Yesterday, I had a thought. It didn't fit into a tweet so wrote a few paragraphs. I was very pleased with myself, finally getting round to writing again after a few months off. That was, until two different people who I respect highly, told me I was wrong. That part sucked.
Who Can Do This For Me?
Mike Amundsen stated in comments on the blog that what I was describing was simply the usage of a service, not the discovery of service. Mike has written about the process of service discovery as part of a series of articles in Infoq. Mike uses the term Service Discovery to describe the process of identifying who will be providing a particular service as part of an application.
If we were to consider a real example, consider the need to provide security services within an application. One part of that process is the role of an authentication manager. Some service needs to take credentials and provide an identity. There are a whole range of choices. An application developer could create their own service. They could use an open source product like IdentityServer, or a hosted service like Auth0 or Stormpath. Many different identity providers also provide service APIs for doing authentication. e.g. AzureAD, Facebook, Google, LinkedIn, Twitter, Github.
Currently there are minimal facilities for doing this "service discovery" in any kind of automated way. If we look into the past, some will remember UDDI as promising this kind of capability. More recently, apis.io was created as a search engine to facilitate the discovery process.
Where Is It Now?
John Sheehan also felt that I was misappropriating the Service Discovery term. From his perspective,
@@darrel_miller it's about separating the logical location from the physical so that the application layer doesn't need to think about it.
— John Sheehan (@@johnsheehan) September 3, 2015
Being a past member of the Runscope team, I know how critical the microservices architecture is to their product. I also have a good idea of how much devops work they have done to enable the agility of their product. Being able to separate the logical identity of a service from the physical identity is hugely valuable when it comes building scalable, reliable and evolvable systems.
When building products that are composed of many different services it can challenging to to seamlessly support dev, test and production environments. The same goes for being able to roll back deployed services and fail-over services. Having systems in place that allow you to dynamically change physical addresses of machines for logical services is essential.
What Identifier Should I use?
Both Mike and John we correct. I was using the term Service Discovery to describe something different. But interestingly, so were they.
What I described was a distinct process that falls somewhere in-between their definitions. I was describing the use of a URL as a service identifier. Once an application has "discovered" which authentication service they are going to use, an identifier for that service needs to be communicated in some way to components of the application in order for them to interact with the service. This could be done as simply as adding a config entry for each application component. It could be centralized in some kind of registry service that other services use to discover the identifier, or as I was suggesting it could be delivered via hypermedia.

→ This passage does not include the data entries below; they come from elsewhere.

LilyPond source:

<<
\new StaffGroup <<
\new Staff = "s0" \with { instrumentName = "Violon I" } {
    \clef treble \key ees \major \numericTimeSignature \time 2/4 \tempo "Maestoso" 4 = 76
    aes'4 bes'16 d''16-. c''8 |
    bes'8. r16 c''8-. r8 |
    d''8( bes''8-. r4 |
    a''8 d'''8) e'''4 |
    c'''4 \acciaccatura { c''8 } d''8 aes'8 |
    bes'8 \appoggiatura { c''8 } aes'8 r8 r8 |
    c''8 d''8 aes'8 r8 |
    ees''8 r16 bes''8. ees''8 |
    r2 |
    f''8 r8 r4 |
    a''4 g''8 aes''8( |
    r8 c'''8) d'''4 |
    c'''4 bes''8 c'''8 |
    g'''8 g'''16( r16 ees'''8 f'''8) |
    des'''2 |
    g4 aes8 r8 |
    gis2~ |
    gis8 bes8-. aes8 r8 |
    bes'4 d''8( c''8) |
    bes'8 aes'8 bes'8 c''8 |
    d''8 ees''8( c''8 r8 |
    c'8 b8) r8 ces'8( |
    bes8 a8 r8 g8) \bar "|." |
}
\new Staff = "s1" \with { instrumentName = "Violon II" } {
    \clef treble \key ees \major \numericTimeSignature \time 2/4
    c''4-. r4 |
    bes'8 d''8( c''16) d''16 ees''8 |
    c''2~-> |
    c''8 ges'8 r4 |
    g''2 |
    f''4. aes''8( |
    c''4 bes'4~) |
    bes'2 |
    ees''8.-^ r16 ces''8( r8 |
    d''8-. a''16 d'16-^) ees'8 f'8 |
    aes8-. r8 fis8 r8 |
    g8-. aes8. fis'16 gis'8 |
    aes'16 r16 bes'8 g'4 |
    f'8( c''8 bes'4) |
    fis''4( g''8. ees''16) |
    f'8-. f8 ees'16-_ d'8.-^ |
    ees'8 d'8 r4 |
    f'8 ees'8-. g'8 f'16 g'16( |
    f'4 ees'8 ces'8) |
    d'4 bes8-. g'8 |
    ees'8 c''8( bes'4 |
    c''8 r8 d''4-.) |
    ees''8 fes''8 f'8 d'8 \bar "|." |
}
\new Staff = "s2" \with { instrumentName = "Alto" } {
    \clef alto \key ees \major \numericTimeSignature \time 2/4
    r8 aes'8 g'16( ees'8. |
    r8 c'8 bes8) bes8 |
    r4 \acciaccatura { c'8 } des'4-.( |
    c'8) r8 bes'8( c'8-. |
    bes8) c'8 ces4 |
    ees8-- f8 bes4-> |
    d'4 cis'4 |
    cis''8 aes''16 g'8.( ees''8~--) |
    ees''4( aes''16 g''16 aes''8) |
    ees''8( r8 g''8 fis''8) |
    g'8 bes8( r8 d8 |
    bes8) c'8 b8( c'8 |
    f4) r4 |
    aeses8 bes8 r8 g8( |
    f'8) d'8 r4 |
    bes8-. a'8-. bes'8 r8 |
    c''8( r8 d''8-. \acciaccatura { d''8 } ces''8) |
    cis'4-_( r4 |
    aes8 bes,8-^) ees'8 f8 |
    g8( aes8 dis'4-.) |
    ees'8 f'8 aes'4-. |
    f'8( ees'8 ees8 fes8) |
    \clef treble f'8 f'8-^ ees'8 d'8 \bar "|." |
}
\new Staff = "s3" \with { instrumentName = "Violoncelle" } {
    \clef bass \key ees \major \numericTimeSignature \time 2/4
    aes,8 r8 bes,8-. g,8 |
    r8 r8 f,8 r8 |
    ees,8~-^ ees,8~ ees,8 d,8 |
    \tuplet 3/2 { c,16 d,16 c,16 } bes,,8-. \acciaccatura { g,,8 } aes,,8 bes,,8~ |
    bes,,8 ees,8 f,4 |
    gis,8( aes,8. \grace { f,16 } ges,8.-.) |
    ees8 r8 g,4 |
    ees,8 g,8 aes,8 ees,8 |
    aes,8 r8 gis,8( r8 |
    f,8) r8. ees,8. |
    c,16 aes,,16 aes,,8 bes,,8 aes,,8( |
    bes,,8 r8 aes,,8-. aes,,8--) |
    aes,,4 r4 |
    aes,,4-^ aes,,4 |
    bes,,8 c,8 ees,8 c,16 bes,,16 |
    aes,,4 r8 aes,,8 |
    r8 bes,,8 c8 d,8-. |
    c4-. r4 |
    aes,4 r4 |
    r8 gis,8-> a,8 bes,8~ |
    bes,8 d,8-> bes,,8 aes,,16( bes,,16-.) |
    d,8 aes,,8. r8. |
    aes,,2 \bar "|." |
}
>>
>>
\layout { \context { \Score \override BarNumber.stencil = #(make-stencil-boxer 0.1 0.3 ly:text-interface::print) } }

The idea is that a component that needs access to authorization capabilities only needs to know in advance the link relation type identifier used to advertise authorization services, it doesn't need to find out until runtime what the identifier for that service is. Having some kind of semantically significant type associated to the service identifier is a key concept for enabling this type of discovery.
I'm not going to deny that there is some smoke and mirrors going on here because interchangeable services from different identity providers is still fairly uncommon. However, standards like OAuth2 do provide a certain level of consistency. Just because something isn't possible today, doesn't mean it is not a good idea .
Naming is Hard
I believe all three scenarios are valid and could easily be described as "service discovery". That's not going to help though! For my own sanity, I decided to try and come up with distinct names for these different types of discovery.
- Provider Discovery is the process of finding a service that can provide the desired capabilities.
- Service Identification is the process of getting an identifier for a service that will provide a certain type of service.
- Service resolution is the process of taking a service identifier and locating a specific implementation of that service.
I have no illusions that these definitions are "right" or that they will gain any traction, but it will help me have conversations about a topic that I think is very important.